▶ _WHAT TO WORK ON_
1 - Rewrite the paragraph of the Modu article beginning "One of the quirky stars" as a short bulleted list that keeps its main facts.
2 - Print the portion of the Modu article from "Modu is an interesting" up to and including "and the like.", with no changes.

▶ _DOCUMENT SECTION_
* * *

One of the quirky stars of this year’s Mobile World Congress, Modu, is apparently scoring a large round of funding, namely to the tune of $100m. The company adds to $20m funding previously raised from its founder Dov Moran (who had sold his previous business for $1.6bn to SanDisk), two Israeli funds, namely Genesis Partners and Gemini, and indeed SanDisk. The round values modu pre-money at $150m, which is healthy for an 18-month-old company but, according to the press, still $50m less of what Mr Moran had hoped to score.
Modu is an interesting concept that shrinks the key bit of the phone (including SIM card, address book, etc to a matchbox size, which then can be slipped into a variety of so-called “jackets”, fancy phones that can be adapted to whichever occasion the user might find appropriate or indeed “mates”, which enable other consumer electronics devices with the bliss of connectivity and the like.

* * *

[Records from a data collection]
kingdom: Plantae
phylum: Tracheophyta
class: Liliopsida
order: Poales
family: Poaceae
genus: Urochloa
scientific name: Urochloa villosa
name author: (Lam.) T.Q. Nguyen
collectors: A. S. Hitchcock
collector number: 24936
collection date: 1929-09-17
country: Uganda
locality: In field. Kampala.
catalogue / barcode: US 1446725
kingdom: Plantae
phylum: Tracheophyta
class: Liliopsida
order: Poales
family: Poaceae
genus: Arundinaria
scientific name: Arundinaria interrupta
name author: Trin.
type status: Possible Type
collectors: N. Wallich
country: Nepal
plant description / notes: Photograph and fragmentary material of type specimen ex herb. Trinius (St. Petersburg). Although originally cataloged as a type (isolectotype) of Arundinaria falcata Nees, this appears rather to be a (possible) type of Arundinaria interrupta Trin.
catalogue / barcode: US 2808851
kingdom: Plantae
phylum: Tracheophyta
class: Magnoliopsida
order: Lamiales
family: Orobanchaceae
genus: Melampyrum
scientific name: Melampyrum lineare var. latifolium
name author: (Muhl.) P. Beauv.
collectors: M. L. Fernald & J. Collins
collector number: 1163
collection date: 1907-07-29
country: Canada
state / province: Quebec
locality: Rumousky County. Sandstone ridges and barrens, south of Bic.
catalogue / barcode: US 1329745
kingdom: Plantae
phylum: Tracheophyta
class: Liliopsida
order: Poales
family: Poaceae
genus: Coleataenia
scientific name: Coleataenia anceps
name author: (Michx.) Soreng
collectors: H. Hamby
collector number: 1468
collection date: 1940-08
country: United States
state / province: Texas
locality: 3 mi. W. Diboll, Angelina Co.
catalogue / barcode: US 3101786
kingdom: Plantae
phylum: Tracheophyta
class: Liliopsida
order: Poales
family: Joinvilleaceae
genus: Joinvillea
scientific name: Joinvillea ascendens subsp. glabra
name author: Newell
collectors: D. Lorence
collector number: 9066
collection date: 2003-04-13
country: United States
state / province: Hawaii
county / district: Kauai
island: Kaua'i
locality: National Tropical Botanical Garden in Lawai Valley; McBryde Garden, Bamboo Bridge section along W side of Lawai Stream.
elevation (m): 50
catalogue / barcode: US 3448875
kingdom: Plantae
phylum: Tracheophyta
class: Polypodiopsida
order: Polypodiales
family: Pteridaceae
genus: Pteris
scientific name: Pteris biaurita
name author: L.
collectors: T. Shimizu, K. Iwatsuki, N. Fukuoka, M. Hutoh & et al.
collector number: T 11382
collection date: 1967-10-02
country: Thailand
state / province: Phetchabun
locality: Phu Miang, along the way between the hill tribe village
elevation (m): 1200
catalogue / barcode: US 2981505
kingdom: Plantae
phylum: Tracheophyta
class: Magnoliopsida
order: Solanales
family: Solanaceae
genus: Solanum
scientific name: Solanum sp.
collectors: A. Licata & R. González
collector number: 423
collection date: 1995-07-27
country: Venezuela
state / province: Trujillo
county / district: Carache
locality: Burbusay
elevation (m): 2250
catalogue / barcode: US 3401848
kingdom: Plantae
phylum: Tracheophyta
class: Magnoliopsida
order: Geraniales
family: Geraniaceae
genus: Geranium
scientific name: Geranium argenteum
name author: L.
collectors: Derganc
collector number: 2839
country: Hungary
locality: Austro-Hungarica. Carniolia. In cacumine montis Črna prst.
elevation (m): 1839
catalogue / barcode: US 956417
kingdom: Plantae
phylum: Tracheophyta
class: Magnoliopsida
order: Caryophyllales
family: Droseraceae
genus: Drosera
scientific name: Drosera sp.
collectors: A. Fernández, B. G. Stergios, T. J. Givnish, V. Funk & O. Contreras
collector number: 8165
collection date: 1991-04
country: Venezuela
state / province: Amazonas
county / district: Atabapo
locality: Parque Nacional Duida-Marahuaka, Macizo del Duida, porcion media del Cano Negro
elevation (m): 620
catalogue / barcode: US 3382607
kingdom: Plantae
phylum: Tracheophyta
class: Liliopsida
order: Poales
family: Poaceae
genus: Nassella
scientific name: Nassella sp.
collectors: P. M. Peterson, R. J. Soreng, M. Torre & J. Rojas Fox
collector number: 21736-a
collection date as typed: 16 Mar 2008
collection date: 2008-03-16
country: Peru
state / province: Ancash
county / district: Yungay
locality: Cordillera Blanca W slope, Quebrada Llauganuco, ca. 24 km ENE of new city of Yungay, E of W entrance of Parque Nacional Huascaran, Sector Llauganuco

* * *

▶ _RESULTS BY TASK_
1 -
- Modu, one of the quirky stars of this year's Mobile World Congress, is apparently raising a $100m funding round.
- This adds to $20m raised earlier from founder Dov Moran (who sold his previous business to SanDisk for $1.6bn), the Israeli funds Genesis Partners and Gemini, and SanDisk.
- The round values Modu at $150m pre-money. That is healthy for an 18-month-old company, but according to the press it is $50m less than Moran had hoped for.

2 -
Modu is an interesting concept that shrinks the key bit of the phone (including SIM card, address book, etc to a matchbox size, which then can be slipped into a variety of so-called “jackets”, fancy phones that can be adapted to whichever occasion the user might find appropriate or indeed “mates”, which enable other consumer electronics devices with the bliss of connectivity and the like.